Semakin dijawab maka akan semakin parah amarahnya, semakin tidak selesai nanti.
"Kok diam ? Tuli ya ?"
"Sudahlah, aku baru saja datang kamu sudah marah-marah."
"Terus kalau tidak boleh marah-marah, aku harus bagaimana ?"
"Paling tidak bicaralah sedikit lembut." Pak Ridwan bicara sambil mencoba mencairkan suasana.
Tetapi yang ada apa ?
Bukannya mencair justru makin meruncing.
"Kamu sudah keterlaluan. Awas saja kalau sampai aku tahu kamu menikah lagi, semua hartamu akan ku bawa pergj dan ku pastikan kamu akan jadi gelandangan."
Pak Ridwan melangkah keluar kamar, belum sempat ia mengganti pakaiannya sudah bertengkar seperti ini. Ups tapi ini bukan pertengkaran, tepatnya Pak Ridwan dicacimaki.
Sebagai kepala keluarga yang telah mati-matian bekerja demi keluarganya. Pak Ridwan merasa tidak punya harga diri.
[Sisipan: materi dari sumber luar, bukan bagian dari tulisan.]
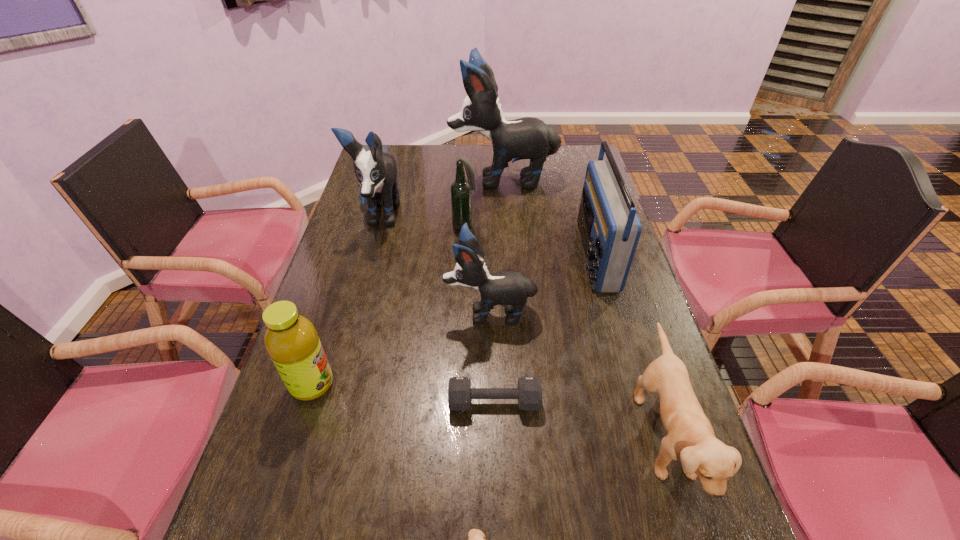
This screenshot has height=540, width=960. What are the coordinates of `puppy that is at the left edge` in the screenshot? It's located at (376, 171).

Where is `fruit juice at the left edge`? Image resolution: width=960 pixels, height=540 pixels. fruit juice at the left edge is located at coordinates (291, 340).

Locate an element on the screen. Image resolution: width=960 pixels, height=540 pixels. radio receiver that is at the right edge is located at coordinates (610, 229).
Pak Ridwan jadi ingat pada Rayya, wanita yang ia ambil jadi istri ke dua. Wanita yang selalu tampil cantik, memuaskan dan tidak pernah marah.
Rayya selalu mempesona tiap kali Pak Ridwan datang ke rumahnya membuat Pak Ridwan jadi bersemangat.
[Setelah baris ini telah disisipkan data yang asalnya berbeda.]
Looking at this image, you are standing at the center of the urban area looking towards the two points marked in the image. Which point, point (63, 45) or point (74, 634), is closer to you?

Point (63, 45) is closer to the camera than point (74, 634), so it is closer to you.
Mestinya Lasmi seperti juga Rayya.
Apa bedanya coba ?
Rayya punya pembantu dan Lasmi juga.
Mereka sama-sama punya kesempatan untuk mempercantik diri, mengapa Rayya bisa dan Lasmi tidak ?
Rayya diberi nafkah oleh Pak Ridwan dan Lasmi juga, malah lebih banyak uang yang Pak Ridwan berikan pada Lasmi, tapi mengapa Rayya bisa menggairahkan di ranjang dan Lasmi tidak ?
Rayya didatangi hanya sesekali dan Lasmi menjadi rumah tempat Pak Ridwan pulang, tapi mengapa Rayya tidak pernah marah sedang Lasmi selalu marah, menyelidiki, mencari kesalahan, mencurigai.
"Ach, bosan sekali hidup seperti ini" gerutu Pak Ridwan kesal.
Belum berhenti gerutunya tetiba Pak Ridwan melihat Lasmi istrinya yang telah ia nikahi puluhan tahun itu datang. Usia Lasmi memang tidak mudah tapi mestinya ia bisa cantik bila ia mau. Toh ia bisa gunakan uangnya untuk membahagiakan dirinya dari pada sekedar mencari tahu aktivitas suaminya.
"Mas aku mau bicara."
"Lho jadi dari tadi itu kamu belum bicara ?"
"Aku serius !"
"Aku dua rius"
"Mas sebaiknya kamu jujur,apakah kamu sudah menikah lagi ?"
Diam, tidak ada suara, semua sibuk dengan nalarnya masing-masing.
"Mas !"
Bu Lasmi membentak Pak Ridwan. Yang dibentak terlonjak marah begiti rupa.
"Kamu menanyakan hal yang sama berulang-ulang."
"Terus kenapa ? Nggak boleh ?"
"Aku bosan !" Hardik Pak Ridwan.
"Kamu tinggal menjawab, iya dan tidak, apa susahnya ?"
"Kalau aku tidak mau menjawab bagaimana ?" Tantang Pak Ridwan pada Bu Lasmi.
"Artinya kamu beneran sudah nikah dan aku akan mencari kebenaran akan itu !"
"Silahkan, cari saja, semoga berhasil ya."
Hina Pak Ridwan sambil mengusap pipi Bu Lasmi yang makin keriput dimakan usia.
Kemudian Pak Ridwan pergi meninggalkan Bu Lasmi yang masih bicara tanpa henti.
Dalam perginya Pak Ridwan memaki dirinya sendiri. Ia dibanggakan banyak orang, disegani banyak orang, dikagumi banyak orang tetapi dihadapan istrinya sendiri ia begitu lemah dan memalukan, ia bahkan enggan melawan dan adu pembicaraan.
Sering dalam hatinya bertanya bagaimana bila nanti ternyata Lasmi tahu tentang Rayya ?
Apa yang akan terjadi ?
Ach membayangkan hal itu Pak Ridwan jadi ngeri.
Sebagai lelaki Pak Ridwan ingin kedua rumah tangganya baik=baik saja, ia tidak ingin ada yang ditinggalkan, ia ingin semuanya damai. Tetapi rasanya susah sekali.
Pak Ridwan tidak habis pikir mengapa dua wanita susah sekali disatukan meski ia sebagai lelaki telah berusaha sangat adil.
Dari ruang tamunya Pak Ridwan mendengar suara riuh dari dapurnya. Sepertinya Lasmi sedang membanting barang-barang di dapur untuk melampiaskan amarahnya hanya karena Pak Ridwan tidak pulang di hari sabtu minggu kemarin.